Task: Skip the pictures, please, and write out exactly the lines from the opening of the data through the line containing "(fp_line (start 13.54".

Material to process:
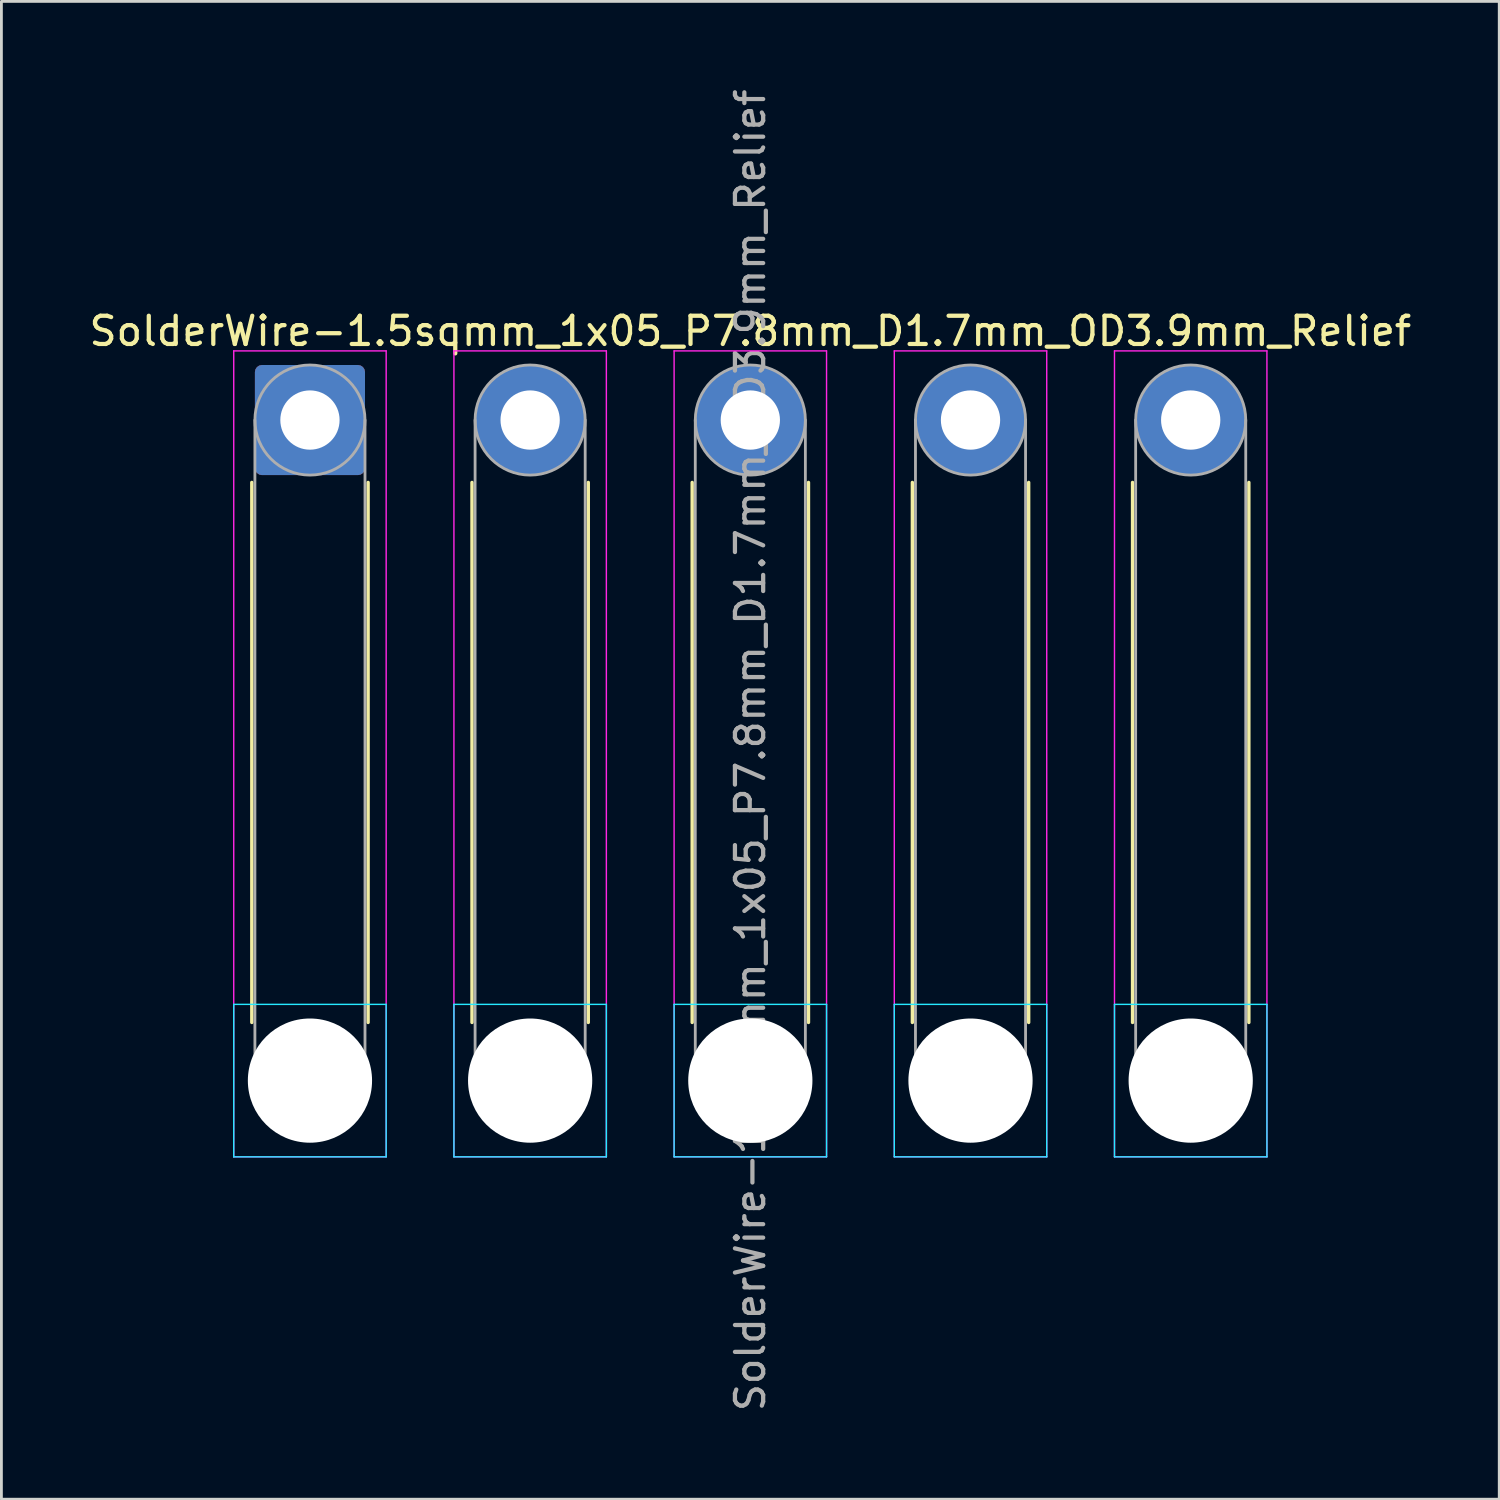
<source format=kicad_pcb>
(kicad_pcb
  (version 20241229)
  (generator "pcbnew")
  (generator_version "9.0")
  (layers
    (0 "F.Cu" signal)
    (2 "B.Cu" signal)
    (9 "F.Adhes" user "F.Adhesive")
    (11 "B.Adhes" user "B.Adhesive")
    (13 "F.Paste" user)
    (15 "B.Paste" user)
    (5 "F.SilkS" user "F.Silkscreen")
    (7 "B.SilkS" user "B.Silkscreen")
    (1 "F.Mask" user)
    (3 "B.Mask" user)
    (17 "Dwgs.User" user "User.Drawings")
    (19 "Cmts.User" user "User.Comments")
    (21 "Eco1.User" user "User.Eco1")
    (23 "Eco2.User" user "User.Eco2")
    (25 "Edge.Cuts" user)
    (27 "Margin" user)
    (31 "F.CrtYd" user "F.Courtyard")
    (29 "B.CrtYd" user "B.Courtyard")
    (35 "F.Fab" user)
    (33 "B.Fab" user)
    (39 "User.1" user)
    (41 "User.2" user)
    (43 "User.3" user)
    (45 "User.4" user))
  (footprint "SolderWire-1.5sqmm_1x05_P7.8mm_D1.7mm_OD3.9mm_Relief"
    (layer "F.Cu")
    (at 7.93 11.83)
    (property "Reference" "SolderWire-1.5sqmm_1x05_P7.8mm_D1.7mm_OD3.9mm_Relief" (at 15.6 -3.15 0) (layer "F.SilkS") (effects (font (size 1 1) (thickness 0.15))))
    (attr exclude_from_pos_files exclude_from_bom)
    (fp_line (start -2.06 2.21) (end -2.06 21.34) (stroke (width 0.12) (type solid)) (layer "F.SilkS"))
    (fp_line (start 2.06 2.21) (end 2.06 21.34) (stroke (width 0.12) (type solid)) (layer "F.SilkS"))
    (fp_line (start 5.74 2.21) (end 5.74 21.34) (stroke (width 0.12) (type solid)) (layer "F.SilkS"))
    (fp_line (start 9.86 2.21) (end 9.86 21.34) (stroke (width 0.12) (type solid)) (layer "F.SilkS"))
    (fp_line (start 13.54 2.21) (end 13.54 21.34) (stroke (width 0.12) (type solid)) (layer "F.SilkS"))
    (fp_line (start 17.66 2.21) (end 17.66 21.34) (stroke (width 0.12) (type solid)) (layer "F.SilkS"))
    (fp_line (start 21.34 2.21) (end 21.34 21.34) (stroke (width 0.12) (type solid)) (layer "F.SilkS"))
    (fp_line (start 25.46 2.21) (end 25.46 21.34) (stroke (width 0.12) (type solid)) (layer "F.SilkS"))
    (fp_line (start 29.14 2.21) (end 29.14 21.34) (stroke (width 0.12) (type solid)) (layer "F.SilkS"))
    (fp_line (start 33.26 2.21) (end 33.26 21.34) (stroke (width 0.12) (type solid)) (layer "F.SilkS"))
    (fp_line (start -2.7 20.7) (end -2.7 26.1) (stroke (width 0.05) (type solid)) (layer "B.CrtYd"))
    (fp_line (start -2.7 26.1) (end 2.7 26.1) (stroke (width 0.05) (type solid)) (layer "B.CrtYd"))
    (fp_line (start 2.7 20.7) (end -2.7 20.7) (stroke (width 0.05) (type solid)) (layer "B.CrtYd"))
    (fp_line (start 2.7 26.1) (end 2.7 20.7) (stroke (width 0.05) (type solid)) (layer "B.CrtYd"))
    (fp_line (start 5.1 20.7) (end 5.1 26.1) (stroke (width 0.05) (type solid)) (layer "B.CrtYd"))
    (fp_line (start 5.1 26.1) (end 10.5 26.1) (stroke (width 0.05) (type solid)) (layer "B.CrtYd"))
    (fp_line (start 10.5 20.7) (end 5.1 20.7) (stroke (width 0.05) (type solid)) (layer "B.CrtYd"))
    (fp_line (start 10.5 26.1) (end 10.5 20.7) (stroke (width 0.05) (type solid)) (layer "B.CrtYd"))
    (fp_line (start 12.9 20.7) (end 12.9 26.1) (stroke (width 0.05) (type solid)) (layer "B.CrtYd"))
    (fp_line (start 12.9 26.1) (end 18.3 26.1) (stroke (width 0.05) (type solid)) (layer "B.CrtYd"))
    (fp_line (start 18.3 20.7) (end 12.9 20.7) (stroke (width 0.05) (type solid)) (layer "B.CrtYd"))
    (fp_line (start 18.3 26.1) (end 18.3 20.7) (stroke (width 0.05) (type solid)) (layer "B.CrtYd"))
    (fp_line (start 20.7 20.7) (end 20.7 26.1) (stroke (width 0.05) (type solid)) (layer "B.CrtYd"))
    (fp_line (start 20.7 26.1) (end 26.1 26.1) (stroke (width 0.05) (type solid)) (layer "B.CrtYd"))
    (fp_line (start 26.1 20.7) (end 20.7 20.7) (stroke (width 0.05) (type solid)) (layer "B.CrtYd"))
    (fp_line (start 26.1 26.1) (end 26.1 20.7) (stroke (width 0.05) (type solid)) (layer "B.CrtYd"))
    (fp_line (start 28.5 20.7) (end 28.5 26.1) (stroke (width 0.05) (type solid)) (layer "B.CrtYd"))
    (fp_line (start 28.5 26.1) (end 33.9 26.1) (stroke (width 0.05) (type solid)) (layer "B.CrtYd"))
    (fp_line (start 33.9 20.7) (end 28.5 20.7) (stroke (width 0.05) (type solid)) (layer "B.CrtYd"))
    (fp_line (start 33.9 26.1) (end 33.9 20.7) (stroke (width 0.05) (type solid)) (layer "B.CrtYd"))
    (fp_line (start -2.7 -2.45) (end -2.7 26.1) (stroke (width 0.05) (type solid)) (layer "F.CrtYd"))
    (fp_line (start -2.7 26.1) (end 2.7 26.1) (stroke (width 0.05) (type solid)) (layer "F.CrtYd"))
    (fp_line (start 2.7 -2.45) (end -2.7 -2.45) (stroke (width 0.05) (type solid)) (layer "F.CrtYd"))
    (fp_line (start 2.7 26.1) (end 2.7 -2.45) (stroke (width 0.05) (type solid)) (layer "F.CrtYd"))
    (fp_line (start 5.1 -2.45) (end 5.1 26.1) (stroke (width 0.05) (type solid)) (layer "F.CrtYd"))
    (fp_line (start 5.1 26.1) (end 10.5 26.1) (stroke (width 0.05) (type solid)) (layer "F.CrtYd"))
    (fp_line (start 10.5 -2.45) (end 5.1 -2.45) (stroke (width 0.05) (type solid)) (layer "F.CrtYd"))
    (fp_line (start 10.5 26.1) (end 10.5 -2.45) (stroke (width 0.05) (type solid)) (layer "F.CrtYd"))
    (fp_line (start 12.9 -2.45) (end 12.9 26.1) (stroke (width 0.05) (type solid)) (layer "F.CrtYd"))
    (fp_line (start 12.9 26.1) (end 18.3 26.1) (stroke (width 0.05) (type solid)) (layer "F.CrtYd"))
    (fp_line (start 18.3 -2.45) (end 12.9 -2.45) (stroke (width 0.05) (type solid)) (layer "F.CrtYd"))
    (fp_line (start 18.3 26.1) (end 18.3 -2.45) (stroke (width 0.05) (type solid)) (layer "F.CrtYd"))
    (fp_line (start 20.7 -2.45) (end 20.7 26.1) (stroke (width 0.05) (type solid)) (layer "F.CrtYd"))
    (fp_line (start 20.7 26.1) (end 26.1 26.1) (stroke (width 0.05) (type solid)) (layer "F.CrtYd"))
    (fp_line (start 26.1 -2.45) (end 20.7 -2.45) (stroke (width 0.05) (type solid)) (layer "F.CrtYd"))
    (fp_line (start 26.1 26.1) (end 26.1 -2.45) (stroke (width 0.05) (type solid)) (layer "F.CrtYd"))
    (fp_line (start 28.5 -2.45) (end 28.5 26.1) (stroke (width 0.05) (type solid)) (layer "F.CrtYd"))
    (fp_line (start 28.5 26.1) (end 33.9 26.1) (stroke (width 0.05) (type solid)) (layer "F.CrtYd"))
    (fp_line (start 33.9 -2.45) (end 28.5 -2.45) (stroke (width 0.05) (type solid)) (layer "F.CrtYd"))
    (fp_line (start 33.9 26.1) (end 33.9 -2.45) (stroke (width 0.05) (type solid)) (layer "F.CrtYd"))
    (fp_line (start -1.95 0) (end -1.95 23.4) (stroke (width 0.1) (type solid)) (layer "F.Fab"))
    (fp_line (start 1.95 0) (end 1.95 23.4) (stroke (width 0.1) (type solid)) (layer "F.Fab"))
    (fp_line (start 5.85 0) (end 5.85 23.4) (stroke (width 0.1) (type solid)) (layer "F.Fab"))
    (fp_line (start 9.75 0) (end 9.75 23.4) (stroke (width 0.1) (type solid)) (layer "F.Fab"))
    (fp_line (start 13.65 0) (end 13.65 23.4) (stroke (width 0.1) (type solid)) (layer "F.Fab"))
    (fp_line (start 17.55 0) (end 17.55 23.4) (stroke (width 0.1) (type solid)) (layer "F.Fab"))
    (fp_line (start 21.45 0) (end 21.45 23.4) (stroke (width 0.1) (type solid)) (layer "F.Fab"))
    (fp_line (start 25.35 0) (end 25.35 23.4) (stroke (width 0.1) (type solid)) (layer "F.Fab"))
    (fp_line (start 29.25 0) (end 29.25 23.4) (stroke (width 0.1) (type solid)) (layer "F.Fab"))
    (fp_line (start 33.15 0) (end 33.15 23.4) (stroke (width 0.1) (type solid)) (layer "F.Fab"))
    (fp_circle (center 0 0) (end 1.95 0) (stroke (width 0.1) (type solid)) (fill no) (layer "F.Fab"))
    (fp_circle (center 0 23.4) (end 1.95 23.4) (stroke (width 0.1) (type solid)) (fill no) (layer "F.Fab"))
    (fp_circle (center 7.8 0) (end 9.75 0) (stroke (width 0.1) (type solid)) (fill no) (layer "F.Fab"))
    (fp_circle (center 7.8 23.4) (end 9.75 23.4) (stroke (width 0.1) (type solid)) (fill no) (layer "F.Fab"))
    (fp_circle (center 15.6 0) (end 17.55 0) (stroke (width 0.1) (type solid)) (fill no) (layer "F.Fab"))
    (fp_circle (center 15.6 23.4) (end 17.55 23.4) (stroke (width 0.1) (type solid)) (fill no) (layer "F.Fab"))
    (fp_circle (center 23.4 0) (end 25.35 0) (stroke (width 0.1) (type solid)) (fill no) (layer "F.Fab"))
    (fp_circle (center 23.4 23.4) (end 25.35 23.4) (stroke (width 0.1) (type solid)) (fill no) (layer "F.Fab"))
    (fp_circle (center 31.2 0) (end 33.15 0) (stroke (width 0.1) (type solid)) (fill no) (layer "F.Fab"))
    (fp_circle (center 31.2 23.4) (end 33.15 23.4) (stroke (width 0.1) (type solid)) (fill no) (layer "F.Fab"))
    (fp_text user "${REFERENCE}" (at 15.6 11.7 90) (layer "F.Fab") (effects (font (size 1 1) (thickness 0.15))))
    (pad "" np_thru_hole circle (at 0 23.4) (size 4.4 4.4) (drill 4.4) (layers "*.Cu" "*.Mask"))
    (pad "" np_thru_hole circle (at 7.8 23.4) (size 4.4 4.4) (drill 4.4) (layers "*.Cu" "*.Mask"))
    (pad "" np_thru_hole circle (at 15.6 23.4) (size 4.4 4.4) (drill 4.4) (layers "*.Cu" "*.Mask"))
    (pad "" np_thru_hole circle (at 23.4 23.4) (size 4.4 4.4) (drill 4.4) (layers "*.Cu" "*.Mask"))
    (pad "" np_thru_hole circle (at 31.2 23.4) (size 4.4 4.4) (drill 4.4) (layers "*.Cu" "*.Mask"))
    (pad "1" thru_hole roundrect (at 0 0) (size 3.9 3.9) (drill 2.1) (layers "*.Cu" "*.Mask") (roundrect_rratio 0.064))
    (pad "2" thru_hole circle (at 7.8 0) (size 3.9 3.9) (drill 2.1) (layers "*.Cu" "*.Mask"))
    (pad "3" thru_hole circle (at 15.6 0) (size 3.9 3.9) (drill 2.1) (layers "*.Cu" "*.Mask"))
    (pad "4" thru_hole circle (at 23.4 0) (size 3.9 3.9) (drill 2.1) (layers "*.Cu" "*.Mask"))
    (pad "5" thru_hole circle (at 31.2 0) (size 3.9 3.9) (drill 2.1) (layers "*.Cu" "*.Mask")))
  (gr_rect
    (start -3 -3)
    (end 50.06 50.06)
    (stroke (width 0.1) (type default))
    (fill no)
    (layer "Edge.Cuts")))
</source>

Written solution:
<source format=kicad_pcb>
(kicad_pcb
  (version 20241229)
  (generator "pcbnew")
  (generator_version "9.0")
  (layers
    (0 "F.Cu" signal)
    (2 "B.Cu" signal)
    (9 "F.Adhes" user "F.Adhesive")
    (11 "B.Adhes" user "B.Adhesive")
    (13 "F.Paste" user)
    (15 "B.Paste" user)
    (5 "F.SilkS" user "F.Silkscreen")
    (7 "B.SilkS" user "B.Silkscreen")
    (1 "F.Mask" user)
    (3 "B.Mask" user)
    (17 "Dwgs.User" user "User.Drawings")
    (19 "Cmts.User" user "User.Comments")
    (21 "Eco1.User" user "User.Eco1")
    (23 "Eco2.User" user "User.Eco2")
    (25 "Edge.Cuts" user)
    (27 "Margin" user)
    (31 "F.CrtYd" user "F.Courtyard")
    (29 "B.CrtYd" user "B.Courtyard")
    (35 "F.Fab" user)
    (33 "B.Fab" user)
    (39 "User.1" user)
    (41 "User.2" user)
    (43 "User.3" user)
    (45 "User.4" user))
  (footprint "SolderWire-1.5sqmm_1x05_P7.8mm_D1.7mm_OD3.9mm_Relief"
    (layer "F.Cu")
    (at 7.93 11.83)
    (property "Reference" "SolderWire-1.5sqmm_1x05_P7.8mm_D1.7mm_OD3.9mm_Relief" (at 15.6 -3.15 0) (layer "F.SilkS") (effects (font (size 1 1) (thickness 0.15))))
    (attr exclude_from_pos_files exclude_from_bom)
    (fp_line (start -2.06 2.21) (end -2.06 21.34) (stroke (width 0.12) (type solid)) (layer "F.SilkS"))
    (fp_line (start 2.06 2.21) (end 2.06 21.34) (stroke (width 0.12) (type solid)) (layer "F.SilkS"))
    (fp_line (start 5.74 2.21) (end 5.74 21.34) (stroke (width 0.12) (type solid)) (layer "F.SilkS"))
    (fp_line (start 9.86 2.21) (end 9.86 21.34) (stroke (width 0.12) (type solid)) (layer "F.SilkS"))
    (fp_line (start 13.54 2.21) (end 13.54 21.34) (stroke (width 0.12) (type solid)) (layer "F.SilkS"))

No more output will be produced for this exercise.